Today’s data centres are in a state of chaos according to new research from analyst firm Quocirca. According to a survey of senior IT professionals revealed that 28% could not say how many servers they were running; 30% had no idea how many devices were connected to their networks. Nearly one in five (19%) of those surveyed could identify which room equipment was located – but not its whereabouts in the room.
Consequently, when it came to locating a server that goes down, one in five said it took longer than a day; 22% said it could take them up to a day; and a third said up to half a day.
There were also alarming signs in respondents’ estimation of how well utilised their equipment is – almost half of those polled did not measure it. In such cases, respondents “estimated that their server utilisation was over 75%, whereas industry standard figures give something like 15% – they’re living in dreamland,” said Quocirca analyst Dennis Szubert.
There were also some startling results concerning data centre power and space.
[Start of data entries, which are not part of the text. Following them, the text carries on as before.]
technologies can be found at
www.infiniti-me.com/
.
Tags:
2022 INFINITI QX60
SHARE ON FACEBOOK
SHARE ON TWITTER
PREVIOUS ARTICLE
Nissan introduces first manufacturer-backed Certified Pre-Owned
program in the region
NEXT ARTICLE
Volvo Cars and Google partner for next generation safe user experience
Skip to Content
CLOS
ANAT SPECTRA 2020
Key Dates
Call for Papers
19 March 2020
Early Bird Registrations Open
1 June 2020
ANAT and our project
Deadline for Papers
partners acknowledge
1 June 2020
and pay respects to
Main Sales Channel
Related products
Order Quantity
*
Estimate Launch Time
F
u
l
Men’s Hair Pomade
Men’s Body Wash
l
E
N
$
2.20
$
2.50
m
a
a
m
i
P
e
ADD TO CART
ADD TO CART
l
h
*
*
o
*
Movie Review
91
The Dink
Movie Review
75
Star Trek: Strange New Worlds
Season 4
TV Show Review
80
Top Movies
When Quocirca asked for forecasts of when their data centre would run out of space and power in the data centre, 8% said they had no idea. “If you know when you’re going to run out of power, that’s a problem, if you don’t know when you’re going to run out – that could be a bigger problem,” said Szubert adding that commissioning a data centre could takes years sometimes.
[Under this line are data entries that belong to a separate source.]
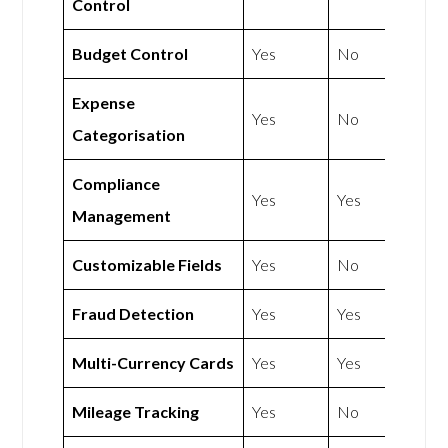
Control
Budget Control
Yes
No
Expense
Yes
No
Categorisation
Compliance
Yes
Yes
Management
Customizable Fields
Yes
No
Fraud Detection
Yes
Yes
Multi-Currency Cards
Yes
Yes
Mileage Tracking
Yes
No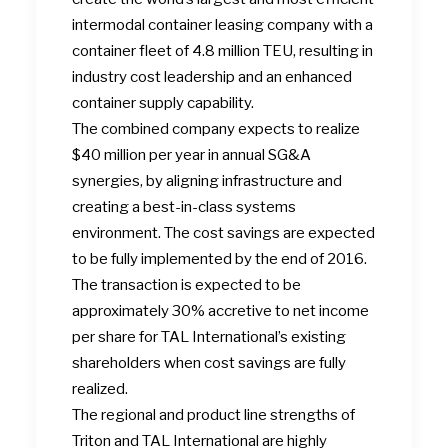
intermodal container leasing company with a
container fleet of 4.8 million TEU, resulting in
industry cost leadership and an enhanced
container supply capability.
The combined company expects to realize
$40 million per year in annual SG&A
synergies, by aligning infrastructure and
creating a best-in-class systems
environment. The cost savings are expected
to be fully implemented by the end of 2016.
The transaction is expected to be
approximately 30% accretive to net income
per share for TAL International’s existing
shareholders when cost savings are fully
realized.
The regional and product line strengths of
Triton and TAL International are highly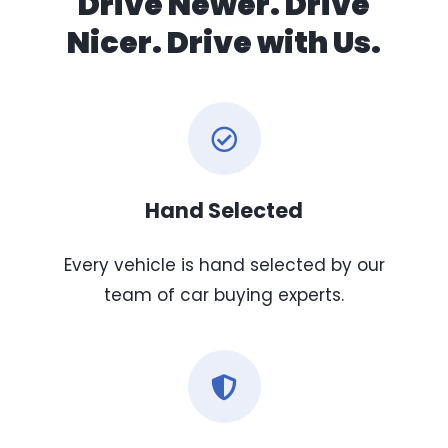
Drive Newer. Drive
Nicer. Drive with Us.
Hand Selected
Every vehicle is hand selected by our
team of car buying experts.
The survey also revealed that 14% had already hit a power limit. “They cannot get any more power into the data centre, to cool and power any more servers,” commented Szubert. Thirty per cent know they have a limit but they have not yet hit it.
“I’ve heard there are no new data centres being built within the M25 [around London] because of power constraints – and if you want to get more power into the data centres you already have, there’s an 18-month wait just to get the cable run in. This also depends on whether your local substation can bear the load – if you need a new substation – you’re talking of a cost running into millions of pounds. So keeping tabs on what power limit you have is crucial – and 6% of those we questioned have no idea what that limit is,” said Szubert.
Szubert also noted that few firms had got to grips with data centre power usage. More than half of data centre managers deal directly with the energy bill, he said. That meant that the people who could most affect power consumption in the firm didn’t even know what they’re using.
Szubert advised that virtualisation of simple ‘file and print’ and ‘test and development’ services could save a lot of money, “But there’s no incentive because they’re not paying the bill. This also means there’s no pressure from the business users to reduce power because they’re not being charged back for the power they’re using,” he added.
Asked whether they have a formal policy to reduce power, 43% said they did, but of those that have 35% do not pass it on to IT as a formal objective, “This shows a major fault line – there’s a either a major breakdown in communication between finance and IT or these firms are paying lip service to the green agenda,” said Szubert.
Quocirca’s advice is to incentivise the data centre and its management, by making sure that data centres pay the power bill and charge it back to the people who are using the power.
Quocirca’s survey data was taken from 301 interviews with senior IT influencers and decision makers completed in November and December 2007 in the US, the UK and other European countries. The survey was performed in conjunction with data centre management vendor Global DataCenter Management (GDCM).